--- PAGE TEXT ---
Why should random-seed be treated differently? It also writes to the filesystem.

FWIW, here's the current version of the patch, with commit message and error handling:

From b563f27f190ba105ed56fc626c12f510fe67cd60 Mon Sep 17 00:00:00 2001
From: Patrick Ohly <patrick.ohly@intel.com>
Date: Mon, 15 Feb 2016 15:10:48 +0100
Subject: [PATCH] machine-id-setup.c, random-seed.c: fsync new file content

Both /etc/machine-id and /var/lib/systemd/random-seed are critical
files where systemd should do its best to ensure that they get written
to disk properly. Explicitly calling fsync() helps with that.

--- EXTRACTED RECORDS ---
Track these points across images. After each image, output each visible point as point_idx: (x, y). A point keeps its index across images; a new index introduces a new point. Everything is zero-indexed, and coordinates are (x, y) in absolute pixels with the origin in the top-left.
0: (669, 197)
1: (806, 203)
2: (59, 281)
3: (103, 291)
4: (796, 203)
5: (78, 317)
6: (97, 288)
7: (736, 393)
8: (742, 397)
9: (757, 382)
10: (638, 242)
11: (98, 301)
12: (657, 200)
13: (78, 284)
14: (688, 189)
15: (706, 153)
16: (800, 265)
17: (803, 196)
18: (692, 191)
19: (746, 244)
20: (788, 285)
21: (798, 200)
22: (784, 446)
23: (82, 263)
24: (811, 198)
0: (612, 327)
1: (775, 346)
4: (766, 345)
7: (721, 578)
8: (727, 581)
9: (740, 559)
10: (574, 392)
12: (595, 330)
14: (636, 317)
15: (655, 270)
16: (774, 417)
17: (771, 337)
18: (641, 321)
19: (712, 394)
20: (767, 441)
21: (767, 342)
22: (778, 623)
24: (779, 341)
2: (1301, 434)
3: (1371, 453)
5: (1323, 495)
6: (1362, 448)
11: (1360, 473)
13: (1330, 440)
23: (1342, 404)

--- THE TASK ---
Can you duplicate the part of the systemd patch discussion starting at "Why should random-seed" and ending at "helps with that."? None of the items is needed here.

--- YOUR SOLUTION ---
Why should random-seed be treated differently? It also writes to the filesystem.

FWIW, here's the current version of the patch, with commit message and error handling:

From b563f27f190ba105ed56fc626c12f510fe67cd60 Mon Sep 17 00:00:00 2001
From: Patrick Ohly <patrick.ohly@intel.com>
Date: Mon, 15 Feb 2016 15:10:48 +0100
Subject: [PATCH] machine-id-setup.c, random-seed.c: fsync new file content

Both /etc/machine-id and /var/lib/systemd/random-seed are critical
files where systemd should do its best to ensure that they get written
to disk properly. Explicitly calling fsync() helps with that.